6) Can you see the northern lights in Alaska?
The best time to see the northern lights is between mid-September and late April. They're seen through the state, but are most visible in the Arctic and Interior regions.Aurora Borealis (Northern Lights) near the Arctic Circle in Alaska. Image from Canva.
7) What time is it in Alaska?
Almost all of Alaska observes Alaska Standard Time (AKST) with the corresponding Daylight Saving Time (DST) designation Alaska Daylight Time (AKDT). Alaska follows the same Daylight Saving Time (DST) schedule as the rest of the U.S.
Parts of the Aleutian Islands use Hawaii-Aleutian Standard Time (HAST) and Hawaii-Aleutian Daylight Time (HADT) during DST. (Source: timeanddate.com)
So, for the majority of Alaska, they’re one hour behind the Pacific Time Zone.
8) What clothing will I need in Alaska?
You’ll likely save money by buying essential winter gear before you move.
At a minimum, bring a heavy, warm coat for each family member, fleece and rain jackets, gloves, hats, and a good pair of water-resistant shoes. Many elect to buy heavy winter boots (and shoe spikes, a.k.a. “tire chains” that wrap over your existing shoes) in Alaska, as there’s usually a plethora of options and weather-ratings available.
In the Fairbanks area, your concern with winter gear is as much warmth as it is in being water repellent. The snow is drier in Fairbanks and the temperatures much colder than along the coast. One military spouse mentioned that she could literally sweep the snow rather than shovel! Although you can usually go outside for activities like cross-country skiing and snowshoeing, Fairbanks can get so cold that you just can’t keep warm, no matter what you’re doing. It is near the town of North Pole, after all!
9) Will I see bears and moose in Alaska?
The short answer to that is yes, along with lots of other wildlife. Get extensive info on how to safely prepare for wildlife encounters in Alaska. Your installation will probably have a mandatory in-brief regarding wildlife.
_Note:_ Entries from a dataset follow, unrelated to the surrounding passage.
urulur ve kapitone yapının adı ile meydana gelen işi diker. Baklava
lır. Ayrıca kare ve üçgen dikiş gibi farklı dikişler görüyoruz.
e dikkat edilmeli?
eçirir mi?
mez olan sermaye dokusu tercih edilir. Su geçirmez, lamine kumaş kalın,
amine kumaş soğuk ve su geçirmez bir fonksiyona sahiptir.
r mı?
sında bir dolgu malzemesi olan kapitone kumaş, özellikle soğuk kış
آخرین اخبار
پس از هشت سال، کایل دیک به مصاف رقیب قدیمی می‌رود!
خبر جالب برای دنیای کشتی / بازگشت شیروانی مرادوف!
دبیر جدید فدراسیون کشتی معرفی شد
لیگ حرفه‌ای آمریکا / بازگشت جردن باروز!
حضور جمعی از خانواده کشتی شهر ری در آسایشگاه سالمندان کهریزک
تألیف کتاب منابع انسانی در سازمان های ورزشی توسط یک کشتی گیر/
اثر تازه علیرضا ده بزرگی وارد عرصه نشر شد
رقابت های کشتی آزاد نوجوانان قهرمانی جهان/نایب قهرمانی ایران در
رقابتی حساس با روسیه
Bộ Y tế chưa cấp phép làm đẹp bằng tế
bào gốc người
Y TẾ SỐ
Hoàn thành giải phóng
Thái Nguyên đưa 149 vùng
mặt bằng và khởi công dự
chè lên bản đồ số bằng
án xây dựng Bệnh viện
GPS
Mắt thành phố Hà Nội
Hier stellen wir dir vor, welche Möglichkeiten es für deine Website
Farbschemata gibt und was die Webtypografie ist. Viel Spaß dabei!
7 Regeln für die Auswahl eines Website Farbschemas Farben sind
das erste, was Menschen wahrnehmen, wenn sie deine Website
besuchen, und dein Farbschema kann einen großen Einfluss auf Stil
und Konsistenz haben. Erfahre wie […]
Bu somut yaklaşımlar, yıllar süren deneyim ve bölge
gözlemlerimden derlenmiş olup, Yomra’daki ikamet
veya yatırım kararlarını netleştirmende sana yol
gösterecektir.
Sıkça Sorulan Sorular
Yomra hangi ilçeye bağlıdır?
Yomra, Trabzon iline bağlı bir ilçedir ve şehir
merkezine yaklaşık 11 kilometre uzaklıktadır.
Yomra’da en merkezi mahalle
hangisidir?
10) Why do people love living in Alaska?
Many military members choose Alaska for their retirement, especially in the Anchorage area near JBER. The Anchorage area is very military friendly, and offers veteran medical care through the VA Hospital, which also shares state-of-the-art medical facilities with the JBER medical group.
People mention the unparalleled natural beauty, year-round outdoor activities, and the abundant opportunities for hunting, fishing, and camping as reasons they love Alaska.